Light from the Sun is used to produce a visible spectrum - Scottish Highers Physics - Question 4 - 2015

The position of the hydrogen line is different in each spectrum because of the redshift effect. As the galaxies are moving away from the Sun, the wavelength of the emitted light increases, causing the hydrogen line to shift towards the red end of the spectrum. The distant galaxy exhibits a more significant redshift compared to the nearby galaxy, indicating a greater velocity away from the observer.

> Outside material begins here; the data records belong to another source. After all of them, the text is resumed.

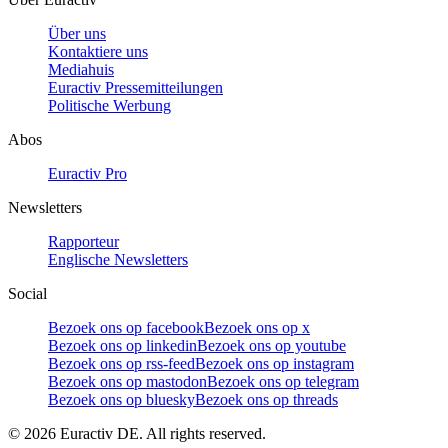
Über uns
Kontaktiere uns
Mediahuis
Euractiv Pressemitteilungen
Politische Werbung
Abos
Euractiv Pro
Newsletters
Rapporteur
Englische Newsletters
Social
Bezoek ons op facebook
Bezoek ons op x
Bezoek ons op linkedin
Bezoek ons op youtube
Bezoek ons op rss-feed
Bezoek ons op instagram
Bezoek ons op mastodon
Bezoek ons op telegram
Bezoek ons op bluesky
Bezoek ons op threads
©
2026
Euractiv DE. All rights reserved.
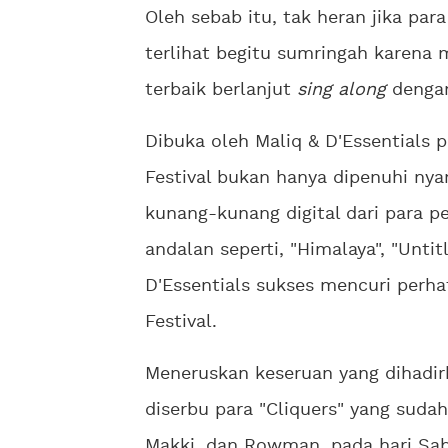
Oleh sebab itu, tak heran jika pa
terlihat begitu sumringah karena
terbaik berlanjut
sing along
dengan
Dibuka oleh Maliq & D'Essentials 
Festival bukan hanya dipenuhi ny
kunang-kunang digital dari para
andalan seperti, "Himalaya", "Untit
D'Essentials sukses mencuri perha
Festival.
Meneruskan keseruan yang dihadir
diserbu para "Cliquers" yang sudah
Makki, dan Rowman, pada hari Sabt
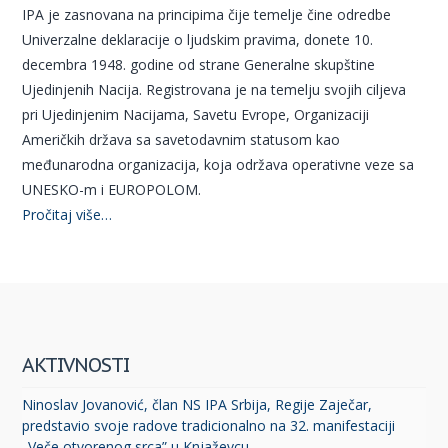
IPA je zasnovana na principima čije temelje čine odredbe
Univerzalne deklaracije o ljudskim pravima, donete 10.
decembra 1948. godine od strane Generalne skupštine
Ujedinjenih Nacija. Registrovana je na temelju svojih ciljeva
pri Ujedinjenim Nacijama, Savetu Evrope, Organizaciji
Američkih država sa savetodavnim statusom kao
međunarodna organizacija, koja održava operativne veze sa
UNESKO-m i EUROPOLOM.
Pročitaj više…
AKTIVNOSTI
Ninoslav Jovanović, član NS IPA Srbija, Regije Zaječar,
predstavio svoje radove tradicionalno na 32. manifestaciji
„Veče otvorenog srca” u Knjaževcu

The redshift (z) can be calculated using the formula:

$z = \frac{\lambda_{obs} - \lambda_{emit}}{\lambda_{emit}}$

where

• ( \lambda_{obs} = 450 \times 10^{-9} \text{ m} )
• ( \lambda_{emit} = 410 \times 10^{-9} \text{ m} )

Substituting these values gives:

$z = \frac{450 \times 10^{-9} - 410 \times 10^{-9}}{410 \times 10^{-9}} = 0.098$.

The distance (d) to the distant galaxy can be computed using the formula:

$d = \frac{v}{H_0}$

where ( v = z \cdot c ) and ( H_0 ) is the Hubble constant.

Given that ( z = 0.098 ) and using the speed of light ( c = 3.00 \times 10^8 \text{ m/s} ), we first find:

$v = 0.098 \cdot 3.00 \times 10^8 = 2.94 \times 10^7 \text{ m/s}$.

Assuming ( H_0 = 70 \text{ km/s/Mpc} ) or ( 2.27 \times 10^{-18} \text{ s}^{-1} ):

$d = \frac{2.94 \times 10^7}{2.27 \times 10^{-18}} \approx 1.3 \times 10^{25} \text{ m} \approx 4.1 \times 10^{24} \text{ light years}$.